- [Material for the task]

* * *

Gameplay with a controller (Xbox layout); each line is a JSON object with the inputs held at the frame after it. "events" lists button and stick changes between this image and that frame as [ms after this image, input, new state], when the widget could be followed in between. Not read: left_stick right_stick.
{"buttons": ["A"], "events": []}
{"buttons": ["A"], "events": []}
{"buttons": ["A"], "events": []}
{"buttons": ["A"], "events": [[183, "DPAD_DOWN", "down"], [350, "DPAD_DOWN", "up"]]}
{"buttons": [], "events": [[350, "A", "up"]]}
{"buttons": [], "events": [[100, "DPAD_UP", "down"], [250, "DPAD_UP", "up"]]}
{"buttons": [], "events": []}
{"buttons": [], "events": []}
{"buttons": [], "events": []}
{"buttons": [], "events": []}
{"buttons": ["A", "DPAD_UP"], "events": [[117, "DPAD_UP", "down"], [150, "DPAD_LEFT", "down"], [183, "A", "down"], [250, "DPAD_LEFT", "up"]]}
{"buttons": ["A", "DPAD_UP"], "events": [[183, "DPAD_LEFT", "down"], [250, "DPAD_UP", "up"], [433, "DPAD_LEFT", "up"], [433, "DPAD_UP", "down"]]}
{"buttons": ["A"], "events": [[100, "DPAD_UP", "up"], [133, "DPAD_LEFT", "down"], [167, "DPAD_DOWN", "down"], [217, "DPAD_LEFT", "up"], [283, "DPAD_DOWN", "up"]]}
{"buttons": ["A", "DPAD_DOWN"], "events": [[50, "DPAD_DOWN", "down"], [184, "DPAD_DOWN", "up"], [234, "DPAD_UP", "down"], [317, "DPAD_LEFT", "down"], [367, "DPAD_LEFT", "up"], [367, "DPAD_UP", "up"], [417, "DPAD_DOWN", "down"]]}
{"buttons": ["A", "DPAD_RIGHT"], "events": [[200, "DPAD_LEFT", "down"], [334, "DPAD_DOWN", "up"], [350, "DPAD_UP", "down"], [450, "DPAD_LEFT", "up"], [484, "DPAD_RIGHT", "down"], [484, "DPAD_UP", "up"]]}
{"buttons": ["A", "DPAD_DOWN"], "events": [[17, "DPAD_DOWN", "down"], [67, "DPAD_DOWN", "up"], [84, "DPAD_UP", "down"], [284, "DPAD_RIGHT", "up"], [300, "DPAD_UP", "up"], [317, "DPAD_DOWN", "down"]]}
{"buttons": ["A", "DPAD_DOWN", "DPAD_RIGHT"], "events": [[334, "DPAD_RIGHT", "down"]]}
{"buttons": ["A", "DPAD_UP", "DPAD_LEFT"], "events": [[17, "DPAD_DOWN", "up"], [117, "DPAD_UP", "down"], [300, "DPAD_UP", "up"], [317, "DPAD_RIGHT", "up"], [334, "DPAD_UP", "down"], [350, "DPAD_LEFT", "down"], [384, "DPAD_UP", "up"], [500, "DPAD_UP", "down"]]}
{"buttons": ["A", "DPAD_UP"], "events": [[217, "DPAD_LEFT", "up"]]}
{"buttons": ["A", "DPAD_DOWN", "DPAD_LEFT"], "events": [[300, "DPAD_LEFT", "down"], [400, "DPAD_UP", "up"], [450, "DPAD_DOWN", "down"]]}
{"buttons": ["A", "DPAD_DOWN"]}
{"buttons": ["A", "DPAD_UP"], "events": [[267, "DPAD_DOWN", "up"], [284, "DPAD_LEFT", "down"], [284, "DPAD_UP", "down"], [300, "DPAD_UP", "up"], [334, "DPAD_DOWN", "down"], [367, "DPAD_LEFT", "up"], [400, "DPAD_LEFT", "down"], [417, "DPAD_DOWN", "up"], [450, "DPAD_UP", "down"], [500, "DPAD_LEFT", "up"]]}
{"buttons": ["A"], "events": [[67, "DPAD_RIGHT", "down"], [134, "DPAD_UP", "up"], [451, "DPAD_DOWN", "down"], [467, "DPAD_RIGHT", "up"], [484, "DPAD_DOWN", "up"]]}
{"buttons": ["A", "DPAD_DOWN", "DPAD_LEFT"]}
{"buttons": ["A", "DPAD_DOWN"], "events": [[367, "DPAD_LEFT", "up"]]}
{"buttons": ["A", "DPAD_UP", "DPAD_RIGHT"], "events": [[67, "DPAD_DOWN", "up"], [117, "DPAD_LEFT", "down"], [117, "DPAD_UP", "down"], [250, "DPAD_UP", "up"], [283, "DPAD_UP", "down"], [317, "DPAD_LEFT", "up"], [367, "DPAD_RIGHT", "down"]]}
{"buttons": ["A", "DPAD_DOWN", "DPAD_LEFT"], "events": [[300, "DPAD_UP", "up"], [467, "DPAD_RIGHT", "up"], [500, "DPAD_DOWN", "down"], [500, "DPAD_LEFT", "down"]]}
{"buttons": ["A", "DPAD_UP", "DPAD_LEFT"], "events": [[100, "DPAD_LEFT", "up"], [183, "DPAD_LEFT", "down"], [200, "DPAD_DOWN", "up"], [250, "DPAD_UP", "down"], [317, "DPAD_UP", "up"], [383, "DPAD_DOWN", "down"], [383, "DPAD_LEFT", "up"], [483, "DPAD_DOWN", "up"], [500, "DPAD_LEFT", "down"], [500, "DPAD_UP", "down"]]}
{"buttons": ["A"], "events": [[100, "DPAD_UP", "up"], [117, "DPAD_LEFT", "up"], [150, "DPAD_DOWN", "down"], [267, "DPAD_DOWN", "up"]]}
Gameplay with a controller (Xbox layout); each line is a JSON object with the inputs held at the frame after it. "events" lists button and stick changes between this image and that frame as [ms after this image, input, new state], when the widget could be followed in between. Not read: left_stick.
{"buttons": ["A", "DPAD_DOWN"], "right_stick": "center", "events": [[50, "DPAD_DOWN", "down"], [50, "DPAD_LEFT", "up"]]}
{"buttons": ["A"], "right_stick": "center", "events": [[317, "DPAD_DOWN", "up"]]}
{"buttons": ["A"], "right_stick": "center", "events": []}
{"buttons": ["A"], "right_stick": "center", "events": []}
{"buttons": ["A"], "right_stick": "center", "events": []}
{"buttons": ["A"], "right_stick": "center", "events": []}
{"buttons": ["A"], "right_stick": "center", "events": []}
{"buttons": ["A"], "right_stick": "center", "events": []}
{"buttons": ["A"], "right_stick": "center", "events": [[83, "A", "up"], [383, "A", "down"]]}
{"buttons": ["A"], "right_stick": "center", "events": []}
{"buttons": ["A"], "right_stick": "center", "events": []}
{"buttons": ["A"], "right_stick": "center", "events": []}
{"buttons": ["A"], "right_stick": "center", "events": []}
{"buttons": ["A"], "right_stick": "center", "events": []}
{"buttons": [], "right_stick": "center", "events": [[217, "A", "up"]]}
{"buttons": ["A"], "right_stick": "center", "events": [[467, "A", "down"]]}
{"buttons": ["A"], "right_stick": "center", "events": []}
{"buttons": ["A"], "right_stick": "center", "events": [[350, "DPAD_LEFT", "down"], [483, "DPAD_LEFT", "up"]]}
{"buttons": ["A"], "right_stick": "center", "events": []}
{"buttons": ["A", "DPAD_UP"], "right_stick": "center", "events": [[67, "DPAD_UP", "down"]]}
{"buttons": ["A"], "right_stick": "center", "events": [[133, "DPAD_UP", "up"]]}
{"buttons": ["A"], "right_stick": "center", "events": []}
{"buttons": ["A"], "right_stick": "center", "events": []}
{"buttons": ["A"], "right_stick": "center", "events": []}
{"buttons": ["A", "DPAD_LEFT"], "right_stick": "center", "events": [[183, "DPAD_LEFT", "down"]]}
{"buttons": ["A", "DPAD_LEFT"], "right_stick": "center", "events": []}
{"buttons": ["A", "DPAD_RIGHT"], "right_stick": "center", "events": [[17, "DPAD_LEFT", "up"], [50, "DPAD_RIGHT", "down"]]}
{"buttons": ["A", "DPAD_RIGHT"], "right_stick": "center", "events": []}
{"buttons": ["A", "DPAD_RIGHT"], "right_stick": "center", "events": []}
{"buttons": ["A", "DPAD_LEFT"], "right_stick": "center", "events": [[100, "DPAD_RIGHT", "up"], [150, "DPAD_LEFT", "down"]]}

* * *

- [Aim of the exercise]
Find the lines above that hold "could", then copy each of them.

- [Result of this task]
Gameplay with a controller (Xbox layout); each line is a JSON object with the inputs held at the frame after it. "events" lists button and stick changes between this image and that frame as [ms after this image, input, new state], when the widget could be followed in between. Not read: left_stick right_stick.
Gameplay with a controller (Xbox layout); each line is a JSON object with the inputs held at the frame after it. "events" lists button and stick changes between this image and that frame as [ms after this image, input, new state], when the widget could be followed in between. Not read: left_stick.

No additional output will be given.